C&I: You haven’t had much opportunity to ride horses in most of your previous films. Did you need a refresher course in horsemanship before this project?
Baldwin: [Laughs] My mom had horses when I was young, so I’m not afraid of horses. I can ride. But I admit, I’m by no means an expert. If you could’ve seen some of the things in the script they had my character doing — wow. I was like, “Well, get a good stunt guy.” I mean, it was basically barrel-roping, and that sort of thing, and I knew I wasn’t able to do that. Like I say, I can ride a horse. I just don't ride super-fast.
C&I: What was the most challenging thing about playing Sam Barnes?
Baldwin: Good question. I think the most challenging part was conveying a sense of patience and pathos, and covering up his sadness for the time he’s lost, without making it too schmaltzy, without making it overly sentimental. He’s a straightforward guy. And he’s a man of integrity.
C&I: Was there a specific scene that proved to be more difficult to shoot than others?

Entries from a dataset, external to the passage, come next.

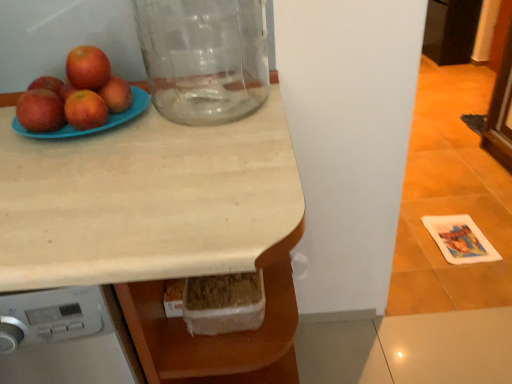
Image resolution: width=512 pixels, height=384 pixels. I want to click on vacant space underneath transparent glass jar at upper left (from a real-world perspective), so click(x=209, y=103).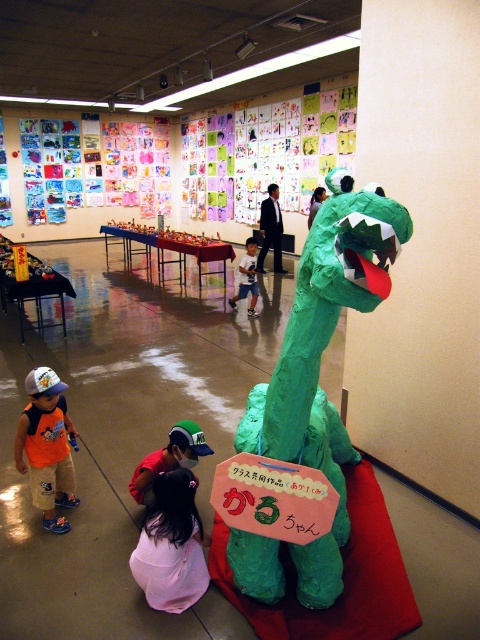
Question: Can you confirm if pink fabric dress at lower center is wider than reddish-orange fabric at lower center?

Choices:
 (A) yes
 (B) no

Answer: (B)

Question: Estimate the real-world distances between objects in this image. Which object is farther from the light blue fabric shirt at center?

Choices:
 (A) green papier-mâché dinosaur at center
 (B) orange cotton shirt at lower left

Answer: (A)

Question: Can you confirm if green papier-mâché dinosaur at center is smaller than orange cotton shirt at lower left?

Choices:
 (A) yes
 (B) no

Answer: (B)

Question: Which point appears farthest from the camera in this image?

Choices:
 (A) (162, 452)
 (B) (144, 573)
 (C) (255, 280)
 (D) (55, 490)

Answer: (C)

Question: Which of the following is the farthest from the observer?

Choices:
 (A) reddish-orange fabric at lower center
 (B) pink fabric dress at lower center
 (C) light blue fabric shirt at center

Answer: (C)

Question: Is orange cotton shirt at lower left bigger than reddish-orange fabric at lower center?

Choices:
 (A) no
 (B) yes

Answer: (B)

Baldwin: Well, again, I don’t want to give too much away. But there’s the scene where the bad guy comes and confronts me and tries to take me away. There were a lot of logistics that we had to work out blocking-wise, and a lot of coverage. And I knew we would be pushed for time to serve each character in a sense, from confrontation to escape scene to the gun work. So I was worried about that scene. And yet, because the crew was so efficient, they worked together so well that we are able to pull it off. Everyone was ecstatic at the end of the day. The rest of it was really fun storytelling for me — hanging out with the kid, teaching him how to shoot a Winchester rifle, whittling on a porch, that kind of stuff. Telling a story — that's just great fun for me.